IBM Filling Up on Data

Stock quotes in this article: IBM , ORCL , SAP , SEBL  

The problem is even tougher when businesses merge, or have units operating in multiple countries with varying cultures and regulatory requirements. One major complication: Getting systems to agree on common definitions. Indeed, describing data in a standardized way is so complex that Oracle has turned to research on the "semantic web" pioneered by Tim Berners-Lee, widely known as the inventor of the World Wide Web, says Oracle vice president Robert Shimp. The semantic web is geared toward creating a universal medium for information exchange among machines.

Oracle claims an advantage in MDM because it not only supplies the database to its customers, it also offers a growing package of applications, which IBM does not, while SAP supplies the applications but not the database. "Having both sides of the equation allows us to understand the data much better, says Shimp.

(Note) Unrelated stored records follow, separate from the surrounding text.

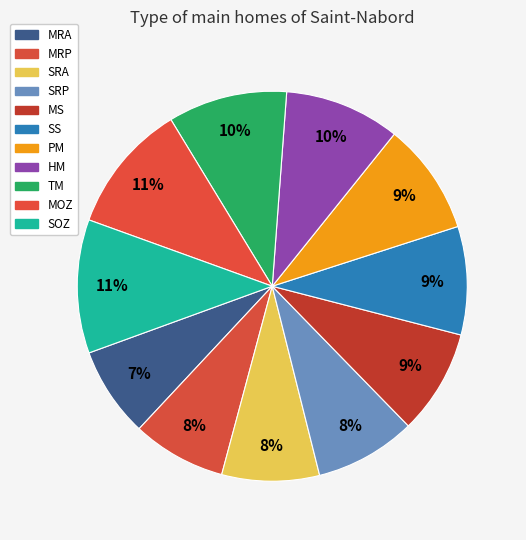

What percentage is the MS slice, to the nearest percent?

9%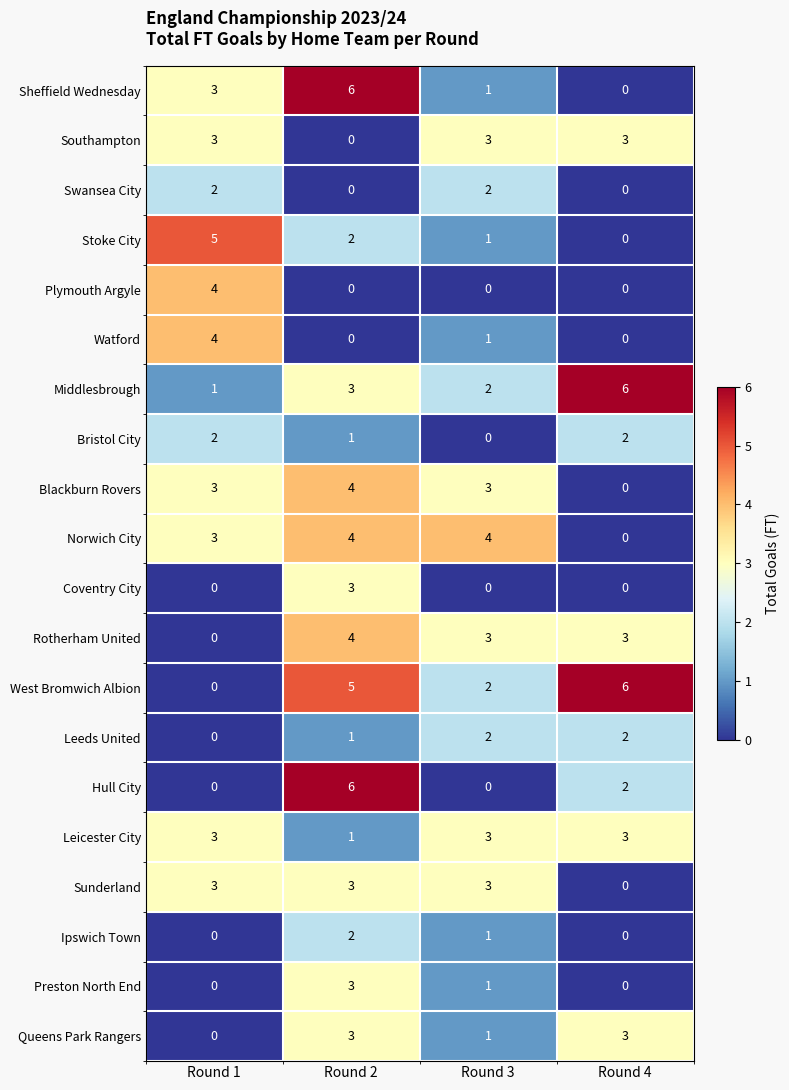

The Ipswich Town series shows 1 at Round 1. True or false?

False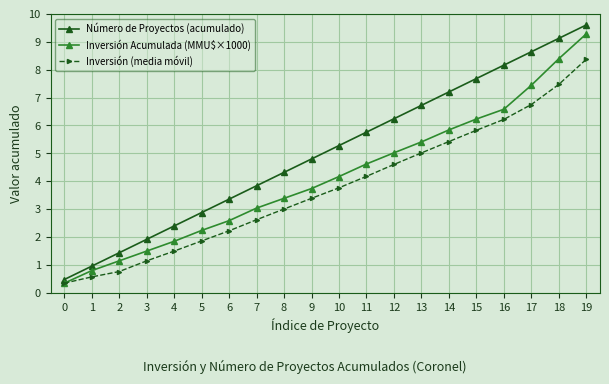

True or false: Inversión (media móvil) and Número de Proyectos (acumulado) cross at least once.

False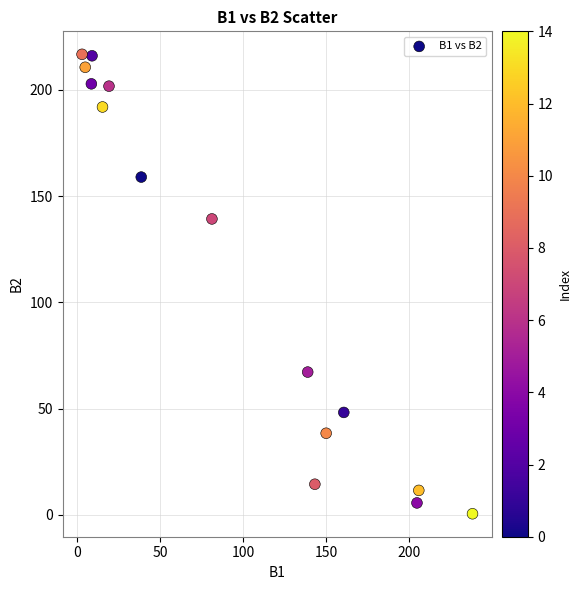

What is the range of Y values (max minus min)?

216.3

SAP's MDM efforts have met with little success so far says Aaron Zornes, chief research officer for The CDI Institute, an industry consulting and research company. However, analysts for Gartner, a market research and consulting company, disagree, saying SAP efforts appear to be on track.

IBM fired the latest shot in the MDM battle shortly before Thanksgiving, launching a portfolio of data management products that will be sold along with the company's WebSphere middleware. IBM's Drucker won't say how much revenue MDM is producing, but he claimed that year-over-year sales grew by about 100%.

Oracle too declines to break out MDM revenue, but Shimp says the technology, which his company calls "customer hubs," is now one of Oracle's most important. "We're growing our database business by making the databases richer and more functional," he says.

It's not clear if IBM's reinvigorated approach to MDM is stronger than Oracle's says IDC analyst Carl Olafson. He says that both companies have shored up areas of weakness; IBM is better than it was at integrating its technologies, rather than leaving it to the customer, while Oracle has become more conciliatory toward customers who run rival databases as well as its own.